In coming up with the 48-hour timeframe, Pelosi calculated how long it takes for the legislative process to play out in the House and Senate. As she sees it (and as history suggests), there is no realistic way to get a bill through both legislative chambers by Nov. 3 if negotiations drag on beyond Tuesday, Oct. 20.
One day earlier, Senate Majority Leader Mitch McConnell made his own announcement. According to the Kentucky Republican, he plans to call for a vote on Tuesday, asking Congress to pass a stand-alone Paycheck Protection Program to help small businesses. On Wednesday, he plans to call for another vote on the $500 billion stimulus bill blocked by Democrats last month. According to congressional Democrats, the bill does too much to protect businesses from lawsuits, and too little to protect everyday Americans from food lines and bankruptcy.
Given that McConnell knows both bills are sure to die in chamber, some progressive pundits wonder aloud if he is laying the foundation to blame Democrats for the holdup of another relief package.
Negotiations hit a snag
In the meantime, Pelosi and Treasury Secretary Steven Mnuchin continue to negotiate details of a new stimulus package, including the Democrats' desire to create a national plan for COVID-19 testing and contact tracing. According to Dems, the lack of adequate testing and tracing makes it even more difficult to rein in a virus that has killed 215,000 Americans and is expected to get worse before it gets better.

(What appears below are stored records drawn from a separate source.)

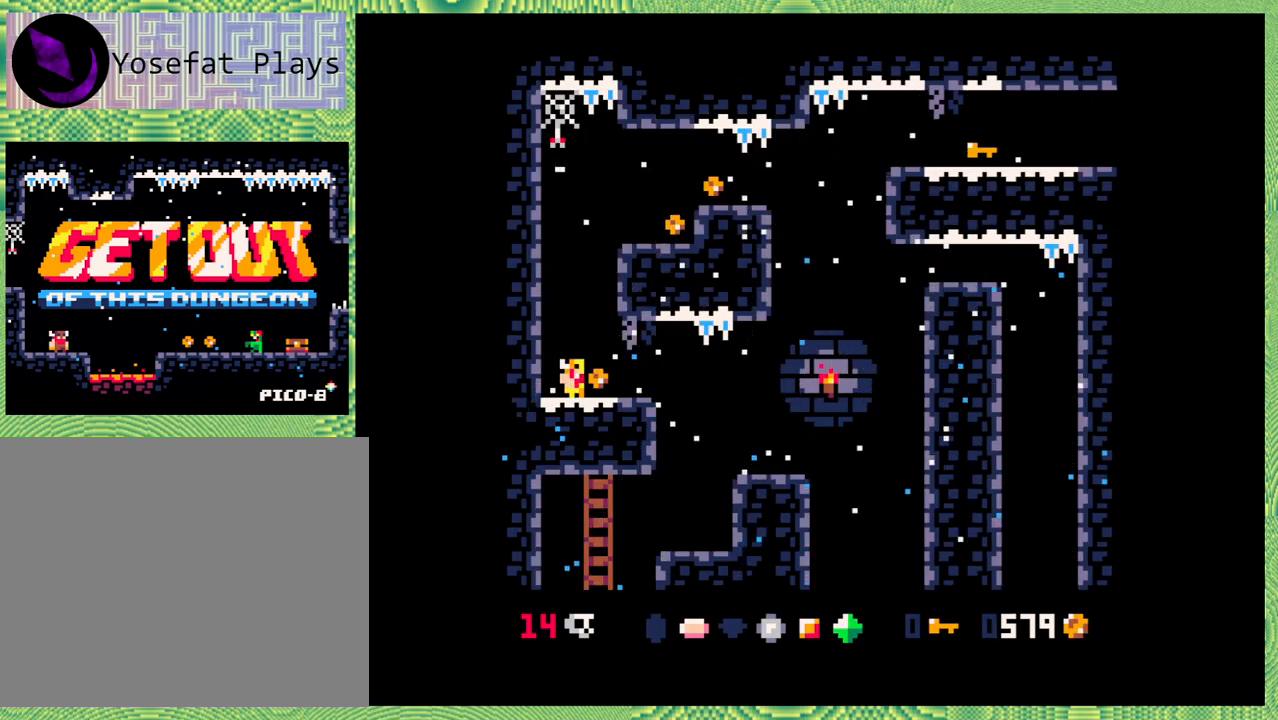
{"buttons": [], "left_stick": "center", "events": [[83, "DPAD_RIGHT", "up"]]}
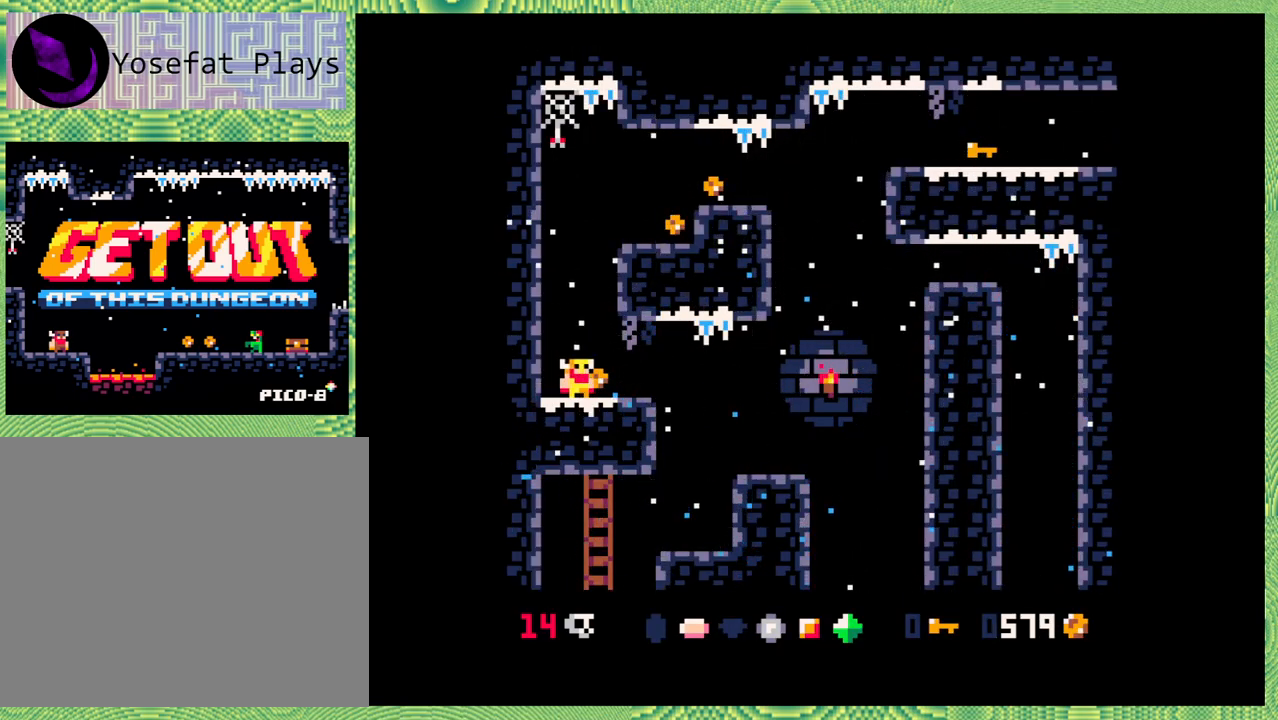
{"buttons": [], "left_stick": "center", "events": [[17, "DPAD_RIGHT", "down"], [183, "DPAD_RIGHT", "up"]]}
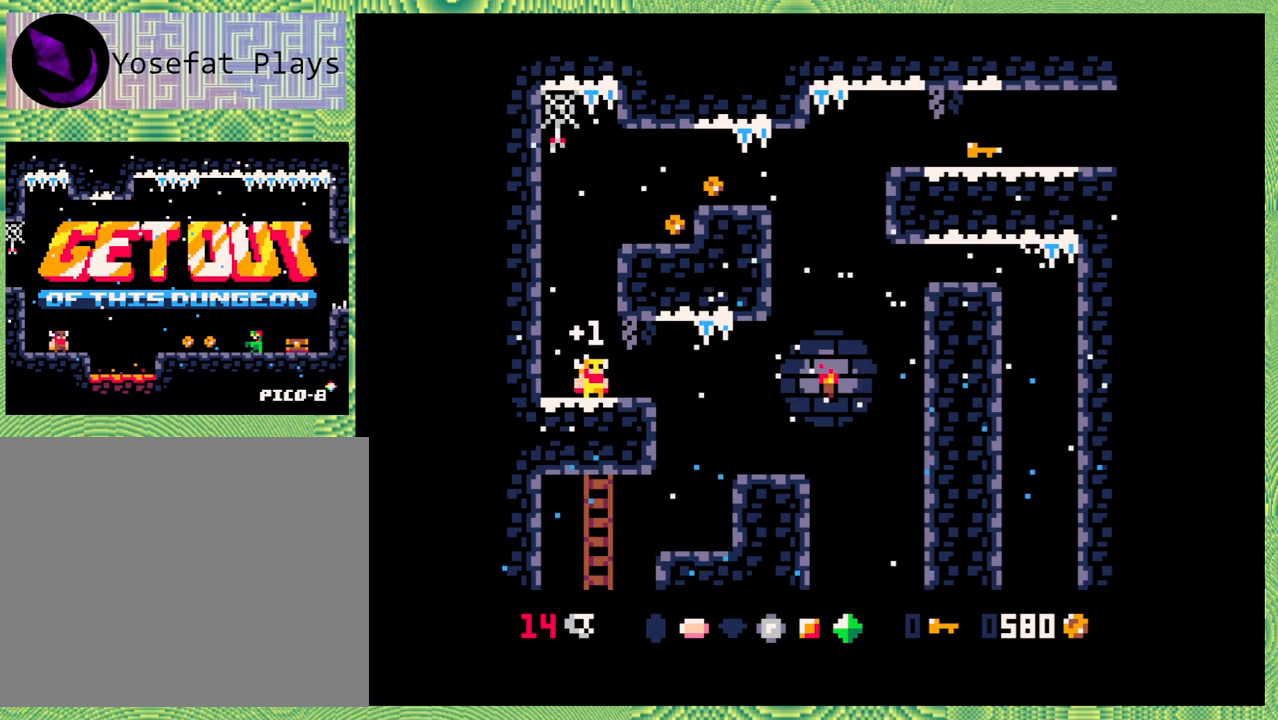
{"buttons": [], "left_stick": "center", "events": [[183, "DPAD_LEFT", "down"], [250, "B", "down"], [400, "DPAD_LEFT", "up"], [467, "B", "up"]]}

After an apparent agreement on testing and contract tracing last week, Pelosi reported that the Trump administration took out "55% of the language" outlining the details of testing and tracing. The White House rewrote portions of the bill, effectively making contract tracing a suggestion rather than an order. For example, they changed the word "shall" to "may," "requirement" to "recommendation," and "strategic plan" to "strategy." In addition, according to Pelosi, the White House changes made money earmarked for testing and contract tracing "a slush fund for the administration which 'may' grant or withhold" the funds.
Everyday Americans pay the price
While Pelosi claims to be optimistic that an agreement can be reached by Tuesday, millions of Americans with dwindling bank accounts are living without enhanced unemployment benefits, millions more are living without health insurance, and eight million more Americans are in poverty than before COVID-19 began its spread across the globe.
Complicating the matter, it is unclear whether either side is truly interested in getting help to the American public before the Nov. 3 election. Democrats don't want it to appear as though President Donald Trump played a role in passing legislation, and Republicans don't want the American public to believe it was the Democrats who offered them a life raft.
What is clear is that there will be no stimulus relief by election day if there is no agreement by Tuesday, and it is the American public who will ultimately suffer.